## SET PROBLEM
Copy every text line in these records word for word, and leave the pictures out.
# Start of DATASET RECORDS
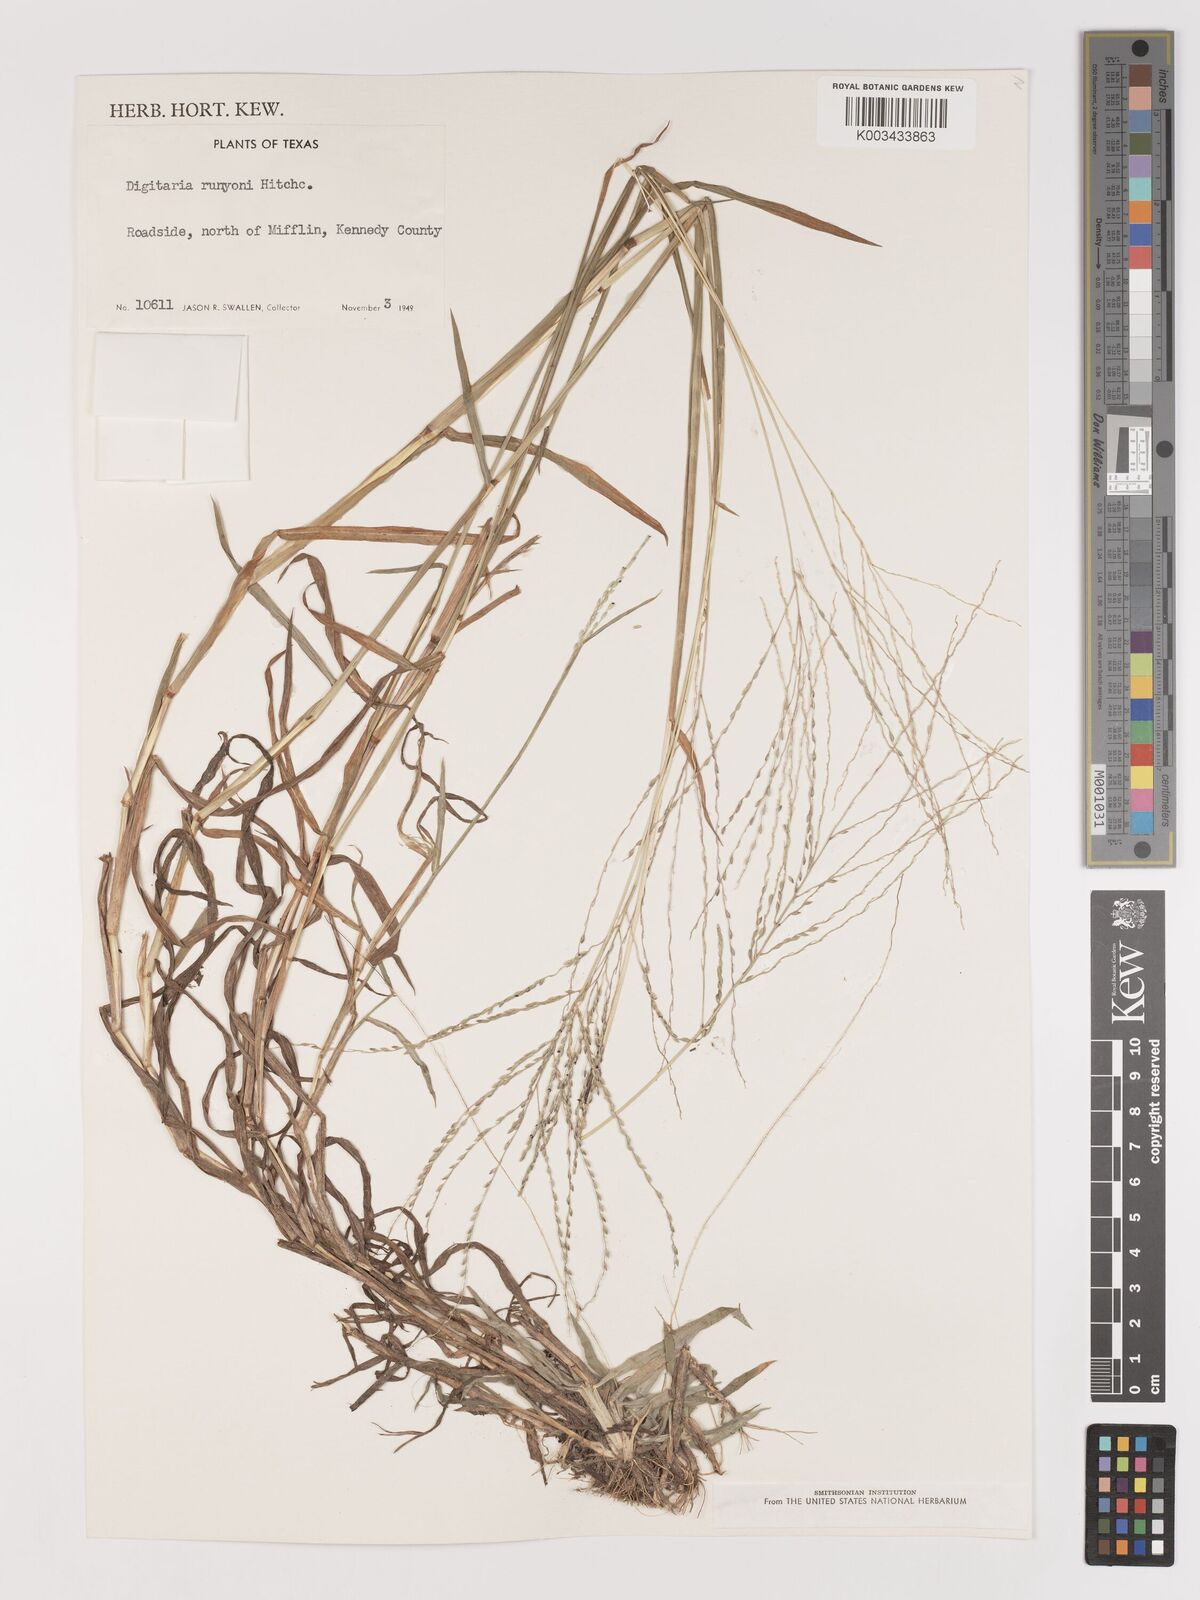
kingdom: Plantae
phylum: Tracheophyta
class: Liliopsida
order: Poales
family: Poaceae
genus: Digitaria
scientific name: Digitaria texana
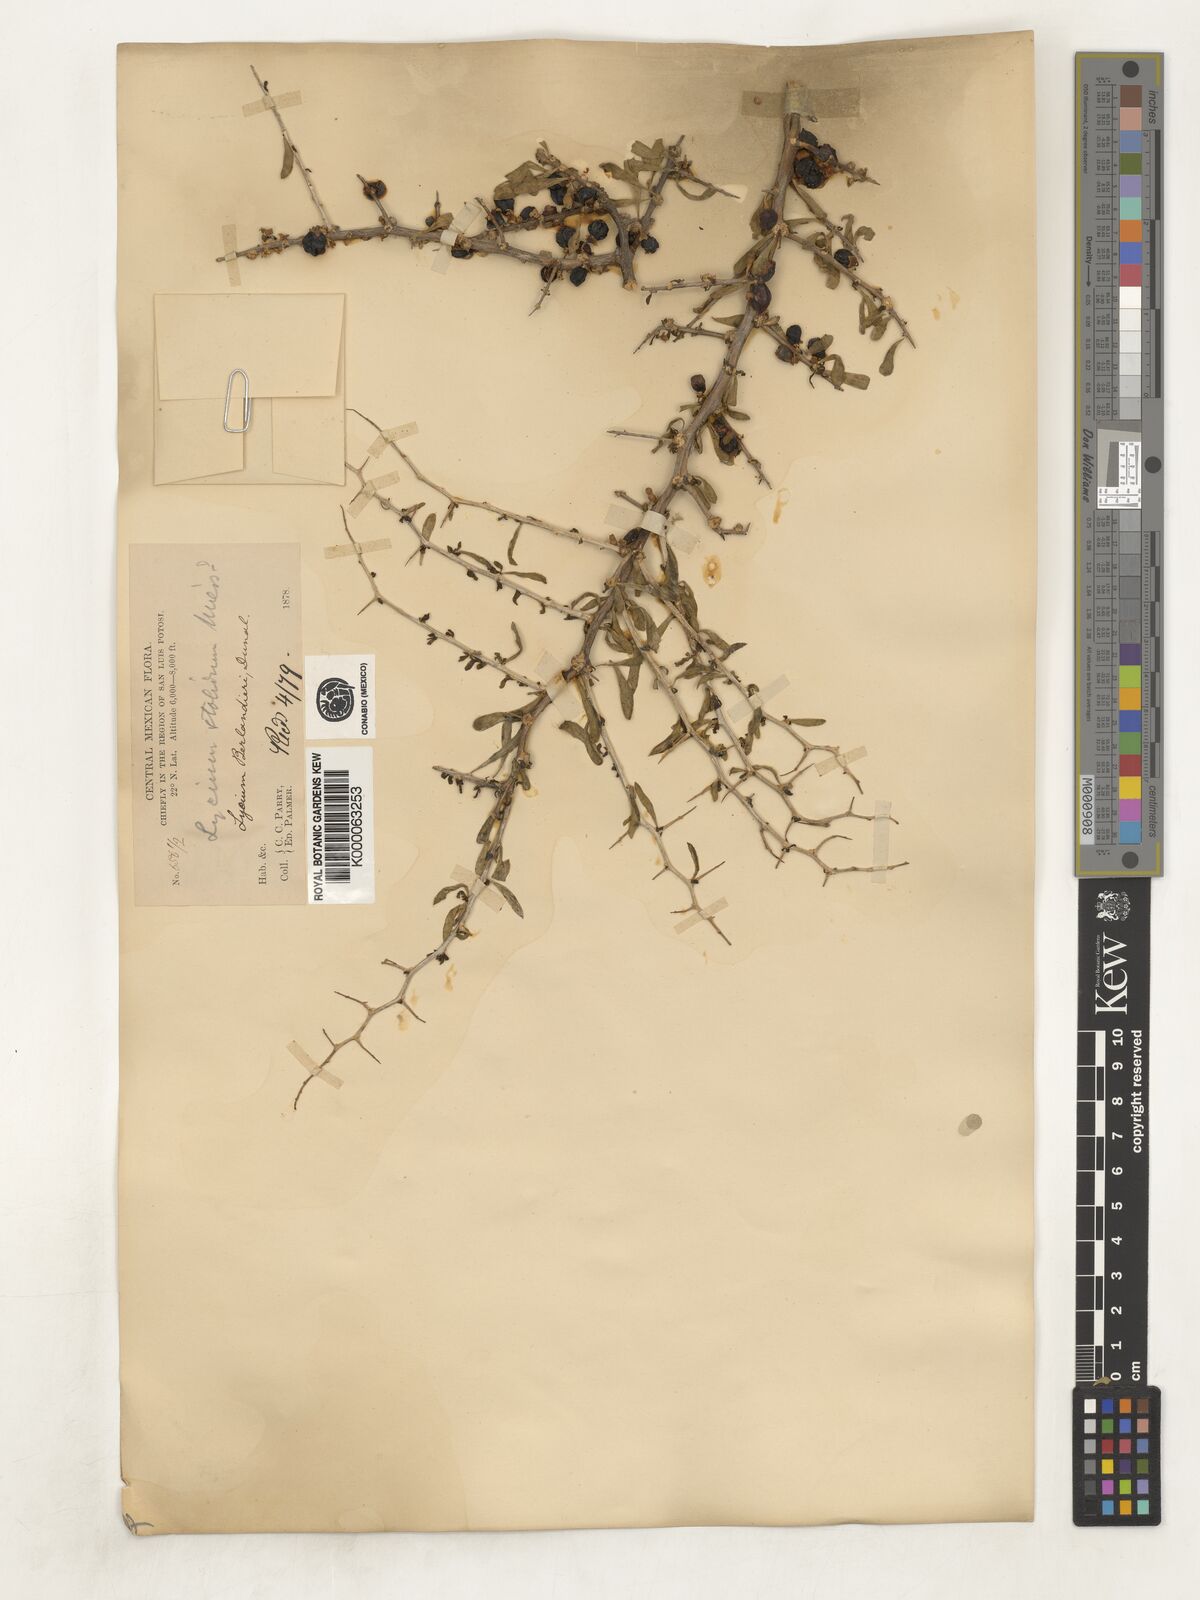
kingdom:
# End of DATASET RECORDS
## RESPONSE
kingdom: Plantae
phylum: Tracheophyta
class: Liliopsida
order: Poales
family: Poaceae
genus: Digitaria
scientific name: Digitaria texana
kingdom:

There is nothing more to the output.